Feds Investigate Pigeon Forge Helicopter Crash

Federal investigators are expected to begin a preliminary investigation Tuesday at the site of a fatal sightseeing helicopter crash in Pigeon Forge that killed all five people aboard on Monday.

The National Transportation Safety Board is leading the investigation, with a team en route to the crash site on a wooded ridge behind an outlet mall.

“The team is getting set up,” NTSB spokesman Chris O’Neil said Tuesday morning. “We’re getting everybody in the daylight today and that will give the investigator in charge time to gather some facts.”

The NTSB is expected to hold a media briefing Tuesday afternoon, O’Neil added.

The Tennessee Highway Patrol’s Critical Incident Response Team also was at the site.

THP investigators were examining the crash site Tuesday morning before federal investigators arrived. The debris from the helicopter, marked by yellow crime scene tape and dozens of pink flags, stretches from the top of a roughly 80-foot ridge down to the bank of the west prong of the Little Pigeon River.

Smoke continued to rise near the wreckage from the smoldering remnants of a small forest fire sparked by the crash.

The crash, reported about 3:30 p.m. Monday, sparked a fire that burned into the night.

“There’s a little bit of the tail fin of the helicopter and that’s about all that’s left,” said Pigeon Forge Police Chief Jack Baldwin. “That and the console.”

Residents who live near the crash site described a puttering noise coming from the aircraft’s rotor as it went down.

Witnesses heard screams from the wreckage, and saw one man roll out of the helicopter before he died.

The bodies have been taken to the Regional Forensic Center in Knoxville to be identified at the request of the Federal Aviation Administration, Baldwin said.

The police chief said autopsies likely will be needed to identify the victims.

“That’ll be the medical examiner, because it was a pretty hot fire,” Baldwin said. “So that may take a while.”

The helicopter belonged to a touring company out of Sevierville, he added. Baldwin did not know which company owned it, who was on board or where it was headed.

The crash site, off Rainbow Road, is separated from a residential street by the West Prong of the Little Pigeon River. Spectators were still gathered in yards and back porches along the water’s edge to watch the fire burn five hours after the crash.
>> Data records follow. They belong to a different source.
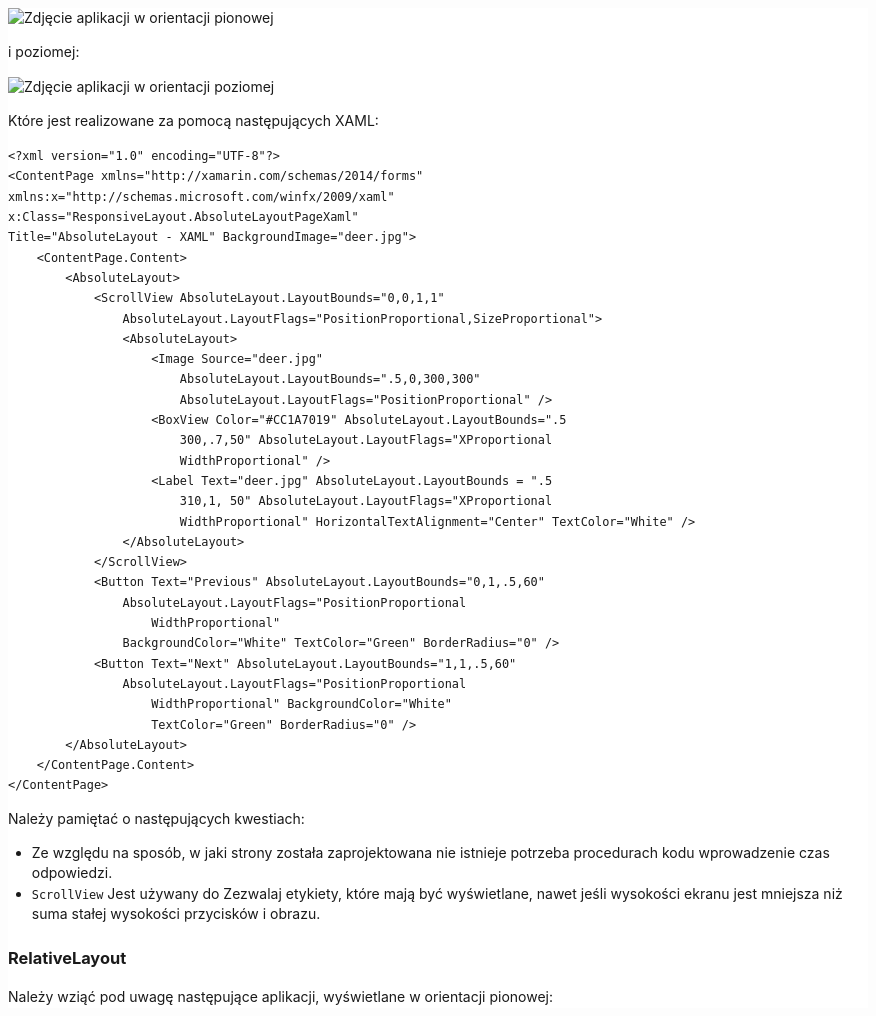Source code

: ![](device-orientation-images/photo-abs-portrait.png "Zdjęcie aplikacji w orientacji pionowej")

i poziomej:

![](device-orientation-images/photo-abs-landscape.png "Zdjęcie aplikacji w orientacji poziomej")

Które jest realizowane za pomocą następujących XAML:

```xaml
<?xml version="1.0" encoding="UTF-8"?>
<ContentPage xmlns="http://xamarin.com/schemas/2014/forms"
xmlns:x="http://schemas.microsoft.com/winfx/2009/xaml"
x:Class="ResponsiveLayout.AbsoluteLayoutPageXaml"
Title="AbsoluteLayout - XAML" BackgroundImage="deer.jpg">
    <ContentPage.Content>
        <AbsoluteLayout>
            <ScrollView AbsoluteLayout.LayoutBounds="0,0,1,1"
                AbsoluteLayout.LayoutFlags="PositionProportional,SizeProportional">
                <AbsoluteLayout>
                    <Image Source="deer.jpg"
                        AbsoluteLayout.LayoutBounds=".5,0,300,300"
                        AbsoluteLayout.LayoutFlags="PositionProportional" />
                    <BoxView Color="#CC1A7019" AbsoluteLayout.LayoutBounds=".5
                        300,.7,50" AbsoluteLayout.LayoutFlags="XProportional
                        WidthProportional" />
                    <Label Text="deer.jpg" AbsoluteLayout.LayoutBounds = ".5
                        310,1, 50" AbsoluteLayout.LayoutFlags="XProportional
                        WidthProportional" HorizontalTextAlignment="Center" TextColor="White" />
                </AbsoluteLayout>
            </ScrollView>
            <Button Text="Previous" AbsoluteLayout.LayoutBounds="0,1,.5,60"
                AbsoluteLayout.LayoutFlags="PositionProportional
                    WidthProportional"
                BackgroundColor="White" TextColor="Green" BorderRadius="0" />
            <Button Text="Next" AbsoluteLayout.LayoutBounds="1,1,.5,60"
                AbsoluteLayout.LayoutFlags="PositionProportional
                    WidthProportional" BackgroundColor="White"
                    TextColor="Green" BorderRadius="0" />
        </AbsoluteLayout>
    </ContentPage.Content>
</ContentPage>
```

Należy pamiętać o następujących kwestiach:

- Ze względu na sposób, w jaki strony została zaprojektowana nie istnieje potrzeba procedurach kodu wprowadzenie czas odpowiedzi.
- `ScrollView` Jest używany do Zezwalaj etykiety, które mają być wyświetlane, nawet jeśli wysokości ekranu jest mniejsza niż suma stałej wysokości przycisków i obrazu.


### <a name="relativelayout"></a>RelativeLayout

Należy wziąć pod uwagę następujące aplikacji, wyświetlane w orientacji pionowej:
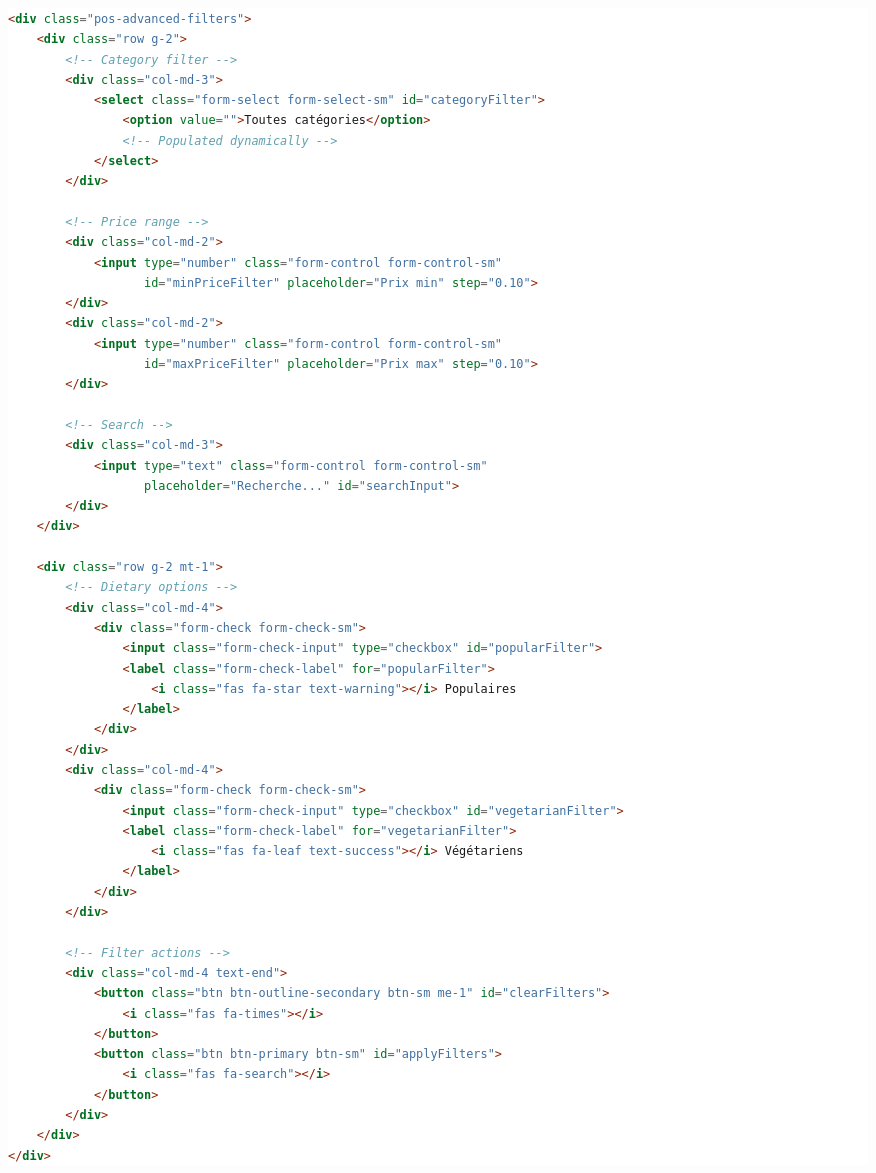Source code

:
 ```html
<div class="pos-advanced-filters">
    <div class="row g-2">
        <!-- Category filter -->
        <div class="col-md-3">
            <select class="form-select form-select-sm" id="categoryFilter">
                <option value="">Toutes catégories</option>
                <!-- Populated dynamically -->
            </select>
        </div>
        
        <!-- Price range -->
        <div class="col-md-2">
            <input type="number" class="form-control form-control-sm" 
                   id="minPriceFilter" placeholder="Prix min" step="0.10">
        </div>
        <div class="col-md-2">
            <input type="number" class="form-control form-control-sm" 
                   id="maxPriceFilter" placeholder="Prix max" step="0.10">
        </div>
        
        <!-- Search -->
        <div class="col-md-3">
            <input type="text" class="form-control form-control-sm" 
                   placeholder="Recherche..." id="searchInput">
        </div>
    </div>
    
    <div class="row g-2 mt-1">
        <!-- Dietary options -->
        <div class="col-md-4">
            <div class="form-check form-check-sm">
                <input class="form-check-input" type="checkbox" id="popularFilter">
                <label class="form-check-label" for="popularFilter">
                    <i class="fas fa-star text-warning"></i> Populaires
                </label>
            </div>
        </div>
        <div class="col-md-4">
            <div class="form-check form-check-sm">
                <input class="form-check-input" type="checkbox" id="vegetarianFilter">
                <label class="form-check-label" for="vegetarianFilter">
                    <i class="fas fa-leaf text-success"></i> Végétariens
                </label>
            </div>
        </div>
        
        <!-- Filter actions -->
        <div class="col-md-4 text-end">
            <button class="btn btn-outline-secondary btn-sm me-1" id="clearFilters">
                <i class="fas fa-times"></i>
            </button>
            <button class="btn btn-primary btn-sm" id="applyFilters">
                <i class="fas fa-search"></i>
            </button>
        </div>
    </div>
</div>
```
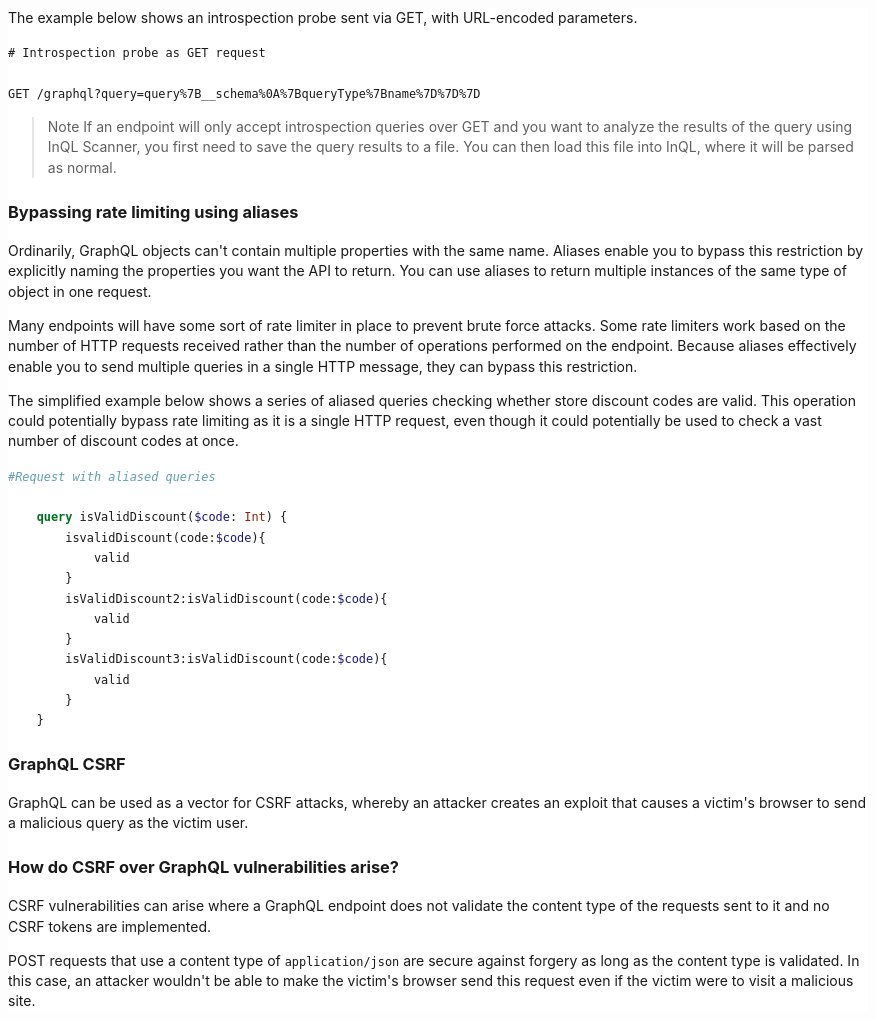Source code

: The example below shows an introspection probe sent via GET, with URL-encoded parameters.
```html
# Introspection probe as GET request

GET /graphql?query=query%7B__schema%0A%7BqueryType%7Bname%7D%7D%7D

```
> Note
> If an endpoint will only accept introspection queries over GET and you want to analyze the results of the query using InQL Scanner, you first need to save the query results to a file. You can then load this file into InQL, where it will be parsed as normal.

### Bypassing rate limiting using aliases
Ordinarily, GraphQL objects can't contain multiple properties with the same name. Aliases enable you to bypass this restriction by explicitly naming the properties you want the API to return. You can use aliases to return multiple instances of the same type of object in one request.

Many endpoints will have some sort of rate limiter in place to prevent brute force attacks. Some rate limiters work based on the number of HTTP requests received rather than the number of operations performed on the endpoint. Because aliases effectively enable you to send multiple queries in a single HTTP message, they can bypass this restriction.

The simplified example below shows a series of aliased queries checking whether store discount codes are valid. This operation could potentially bypass rate limiting as it is a single HTTP request, even though it could potentially be used to check a vast number of discount codes at once.
```graphql
#Request with aliased queries

    query isValidDiscount($code: Int) {
        isvalidDiscount(code:$code){
            valid
        }
        isValidDiscount2:isValidDiscount(code:$code){
            valid
        }
        isValidDiscount3:isValidDiscount(code:$code){
            valid
        }
    }
```
### GraphQL CSRF
GraphQL can be used as a vector for CSRF attacks, whereby an attacker creates an exploit that causes a victim's browser to send a malicious query as the victim user.

### How do CSRF over GraphQL vulnerabilities arise?
CSRF vulnerabilities can arise where a GraphQL endpoint does not validate the content type of the requests sent to it and no CSRF tokens are implemented.

POST requests that use a content type of `application/json` are secure against forgery as long as the content type is validated. In this case, an attacker wouldn't be able to make the victim's browser send this request even if the victim were to visit a malicious site.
By then, the fire had moved to the north along the ridge, away from the wreckage. A spotlight lit up the remains of the helicopter, which had been marked with pink flags by investigators.

Wilma Law was on her back porch when she first heard a puttering from the rotor that “didn’t sound right,” and then watched the tail of the helicopter disappear behind the tree line.

Law and her daughter, Kristy, who called E-911, followed the billowing black smoke to the crash site. They heard screams for help, Kristy Law said.

Shawn Matern was in his house when he heard a loud boom. He said he saw the helicopter on fire and a man “more or less rolling out” of the aircraft.

“He was on fire … and rolling around,” Matern said. “My neighbor actually went across the river to actually check on him.

“A few minutes later he was gone.”

The neighbor, who said he was an EMT, declined to speak to reporters because the event was too traumatic.

Matern said he heard another person screaming for help, but he or she was trapped inside the helicopter.

“There was nothing you could do for them, you know, because they were too mangled up in there,” he said. “They were burning alive.